23 April 2005

Some Movie Reviews

Mary and I, tired of watching the same game show reruns while we fed and napped with Micah, decided to sign up for Blockbuster's online program, and we've enjoyed it so far. The movies get here on time (in general), and we've caught up on some titles we were meaning to see (at some point) but never got to. So here's my uneducated take on a few that we've seen since joining:

  • Finding Neverland. Not a bad film--I particularly liked the (relatively) understated blurring between the author's imagination and reality as everyone else sees it. Even better were the blurrings that happened while he was playing with chlidren. The end was pretty standard tear-jerking fare, but the visual and plotline statements about imagination and adulthood make this one worth seeing.
  • The Manchurian Candidate. When I see an action movie, I don't want to feel this violated. Instead of the clean-cut international intrigue story I'd hoped for, this movie spent most of its time plumbing the depths of war's scarring of the human mind, the machinations of biotech, and a mother's drive to see her son rule the world that shades (for a scene or two) into the incestuous. Yechh. On the plus side, Denzel just can't seem to do a role halfway, so his portrayal of a psychologically-scarred career soldier is wonderful even as it disturbs.
  • Friday Night Lights. Don't try to remake Hoosiers. Coach Carter did somewhat, but the strong pro-education, pro-black overtones made it a movie worth watching beyond the feel-good sports appeal. This one didn't have any such focus. The games that received significant screen time in the first half of the movie were so devastatingly one-sided against Team Mojo (the protagonists of the film) that their meteoric rise to the state championship game (which lasts all of four minutes for five rounds) and subsequent nail-biter championship game with the invincible Dallas high school team (the game's ups and downs seem nothing short of deus ex machina) lack any plausibility. On the other hand, I have to hand it to any script writer who puts this couplet into a movie script: "You want to win? Put Boobie in!"
  • I Heart Huckabees. I don't know what I want to think of this one yet. On the one hand, it's a feature-length joke at the expense of philosophy majors. On another, it's a lovely look at intersecting thought-worlds and their inability to reconcile unless the people who think hard also learn to love one another.

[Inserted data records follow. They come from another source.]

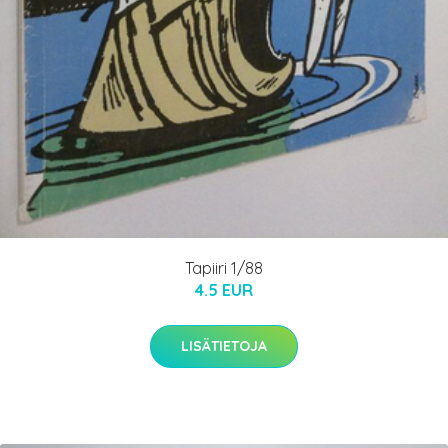
Tapiiri 1/88
4.5 EUR
LISÄTIETOJA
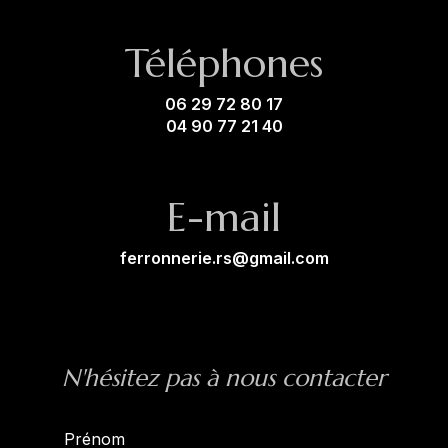
Téléphones
06 29 72 80 17
04 90 77 21 40
E-mail
ferronnerie.rs@gmail.com
N'hésitez pas à nous contacter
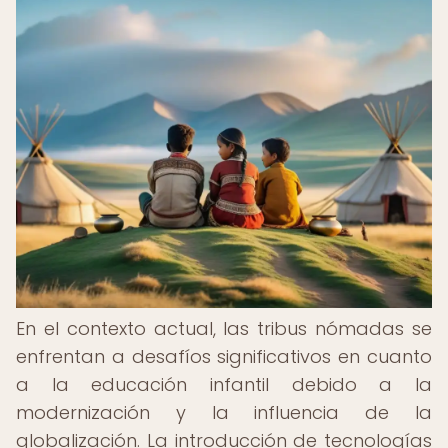
En el contexto actual, las tribus nómadas se
enfrentan a desafíos significativos en cuanto
a la educación infantil debido a la
modernización y la influencia de la
globalización. La introducción de tecnologías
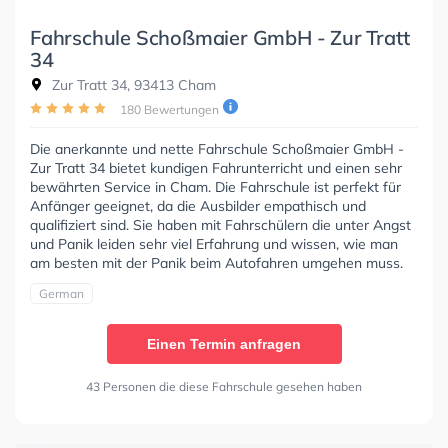
Fahrschule Schoßmaier GmbH - Zur Tratt
34
Zur Tratt 34, 93413 Cham
180 Bewertungen
Die anerkannte und nette Fahrschule Schoßmaier GmbH -
Zur Tratt 34 bietet kundigen Fahrunterricht und einen sehr
bewährten Service in Cham. Die Fahrschule ist perfekt für
Anfänger geeignet, da die Ausbilder empathisch und
qualifiziert sind. Sie haben mit Fahrschülern die unter Angst
und Panik leiden sehr viel Erfahrung und wissen, wie man
am besten mit der Panik beim Autofahren umgehen muss.
German
Einen Termin anfragen
43 Personen die diese Fahrschule gesehen haben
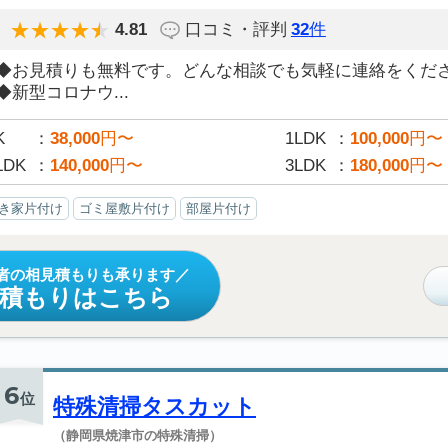
4.81
口コミ・評判
32
件
◆お見積りも無料です。どんな相談でも気軽に連絡をくだ
◆新型コロナウ...
K
38,000
円〜
1LDK
100,000
円〜
LDK
140,000
円〜
3LDK
180,000
円〜
き家片付け
ゴミ屋敷片付け
部屋片付け
者の相見積もりも承ります
見積もりはこちら
6
位
特殊清掃タスカット
（静岡県焼津市の特殊清掃）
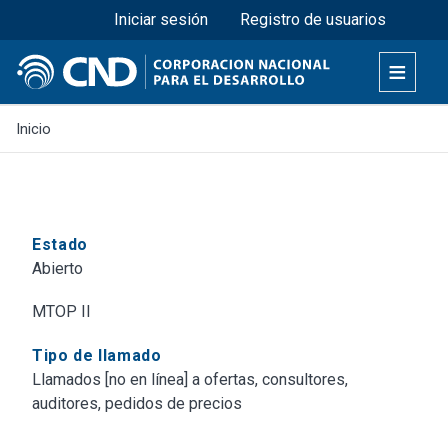
Menú superior
Pasar
Iniciar sesión
Registro de usuarios
al
contenido
principal
Inicio
Estado
Abierto
MTOP II
Tipo de llamado
Llamados [no en línea] a ofertas, consultores,
auditores, pedidos de precios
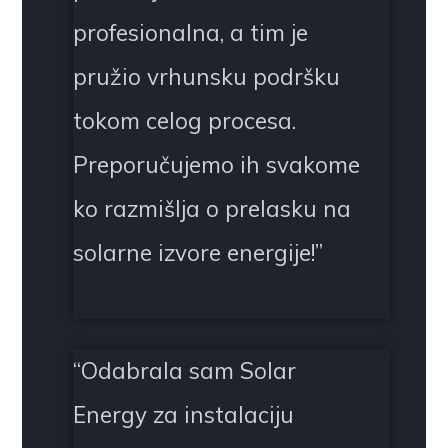
profesionalna, a tim je
pružio vrhunsku podršku
tokom celog procesa.
Preporučujemo ih svakome
ko razmišlja o prelasku na
solarne izvore energije!
”
“
Odabrala sam Solar
Energy za instalaciju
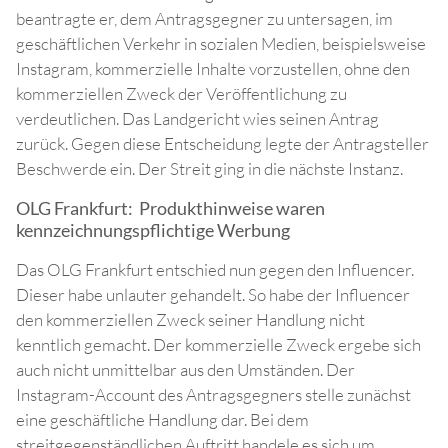
beantragte er, dem Antragsgegner zu untersagen, im
geschäftlichen Verkehr in sozialen Medien, beispielsweise
Instagram, kommerzielle Inhalte vorzustellen, ohne den
kommerziellen Zweck der Veröffentlichung zu
verdeutlichen. Das Landgericht wies seinen Antrag
zurück. Gegen diese Entscheidung legte der Antragsteller
Beschwerde ein. Der Streit ging in die nächste Instanz.
OLG Frankfurt: Produkthinweise waren
kennzeichnungspflichtige Werbung
Das OLG Frankfurt entschied nun gegen den Influencer.
Dieser habe unlauter gehandelt. So habe der Influencer
den kommerziellen Zweck seiner Handlung nicht
kenntlich gemacht. Der kommerzielle Zweck ergebe sich
auch nicht unmittelbar aus den Umständen. Der
Instagram-Account des Antragsgegners stelle zunächst
eine geschäftliche Handlung dar. Bei dem
streitgegenständlichen Auftritt handele es sich um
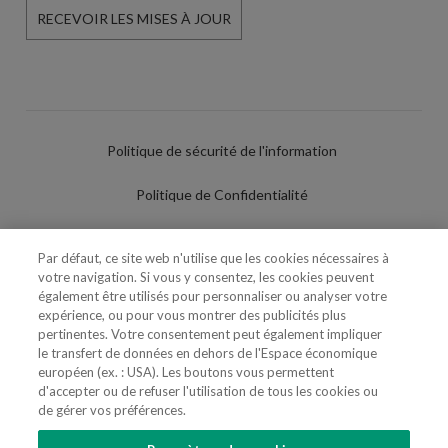
RECEVOIR LES MISES À JOUR
Politique de sécurité de l'information
Politique de Confidentialité
Conditions d'utilisation
Par défaut, ce site web n'utilise que les cookies nécessaires à
votre navigation. Si vous y consentez, les cookies peuvent
Politique de Cookies
également être utilisés pour personnaliser ou analyser votre
expérience, ou pour vous montrer des publicités plus
Paramètres des cookies
pertinentes. Votre consentement peut également impliquer
le transfert de données en dehors de l'Espace économique
Utilisation Frauduleuse du Nom/Brand
européen (ex. : USA). Les boutons vous permettent
d'accepter ou de refuser l'utilisation de tous les cookies ou
de gérer vos préférences.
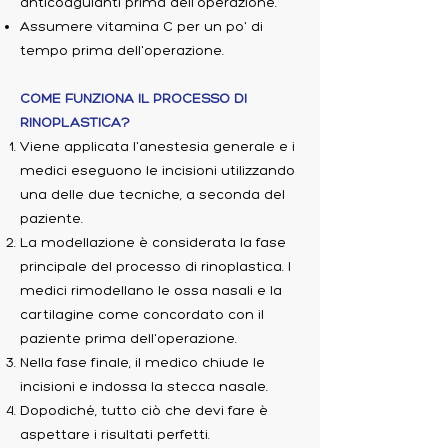
anticoagulanti prima dell'operazione.
Assumere vitamina C per un po' di
tempo prima dell'operazione.
COME FUNZIONA IL PROCESSO DI
RINOPLASTICA?
Viene applicata l'anestesia generale e i
medici eseguono le incisioni utilizzando
una delle due tecniche, a seconda del
paziente.
La modellazione è considerata la fase
principale del processo di rinoplastica. I
medici rimodellano le ossa nasali e la
cartilagine come concordato con il
paziente prima dell'operazione.
Nella fase finale, il medico chiude le
incisioni e indossa la stecca nasale.
Dopodiché, tutto ciò che devi fare è
aspettare i risultati perfetti.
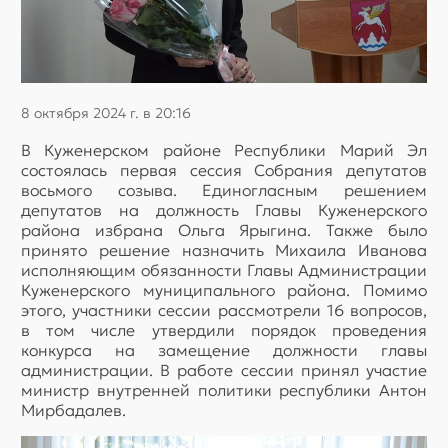
8 октября 2024 г. в 20:16
В Куженерском районе Республики Марий Эл
состоялась первая сессия Собрания депутатов
восьмого созыва. Единогласным решением
депутатов на должность Главы Куженерского
района избрана Ольга Ярыгина. Также было
принято решение назначить Михаила Иванова
исполняющим обязанности Главы Администрации
Куженерского муниципального района. Помимо
этого, участники сессии рассмотрели 16 вопросов,
в том числе утвердили порядок проведения
конкурса на замещение должности главы
администрации. В работе сессии принял участие
министр внутренней политики республики Антон
Мирбадалев.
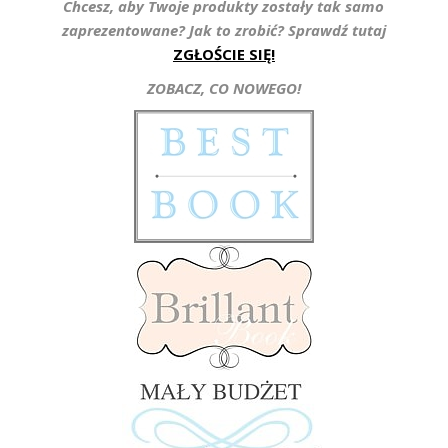
Chcesz, aby Twoje produkty zostały tak samo
zaprezentowane? Jak to zrobić? Sprawdź tutaj
ZGŁOŚCIE SIĘ!
ZOBACZ, CO NOWEGO!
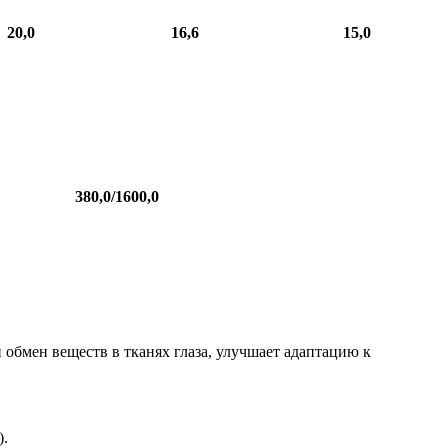
20,0
16,6
15,0
380,0/1600,0
обмен веществ в тканях глаза, улучшает адаптацию к
).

If you live in any two of the worlds staged in this film (environmentalists, nihilists, idealists, evangelicals, capitalists, and many others) and wonder what would happen if too many of those worlds collided in one room, this is one that will at least give you one possibility of what it might look like.
  • The Notebook. Never being one to begrudge my wife a good chick flick, this gem led off our Blockbuster trial period. It was too chick-flicky even for her.
  • Garden State This one was genuinely good. J.D. from Scrubs (can't think of the actor's name) tells his story with fairly convincing (though obscenity-laced) dialogue, cinematography that reflects the scene-POV's mental state, an archetypal journey into the underworld set in suburban New Jersey, and a sound track that I've been told is quite hip (I'm a poor judge of that). The ending scene was a hair over-the-top (reminded me of the Friends finale), but that doesn't diminish a really good movie.
My in-laws also purchased Rudy on DVD for me for my birthday--not bad stuff. I can see why Sean Astin got cast as another emotional favorite in the LOTR trilogy.

So there's the movies I've seen since Micah was born. I think Mary and I are going to watch Ray here in the next couple nights--I'm looking forward to seeing Jamie Foxx's continuing emergence as a serious actor. I was impressed enough by Collateral that I go into Ray expecting great things, not waiting for Foxx to redeem himself for Booty Call.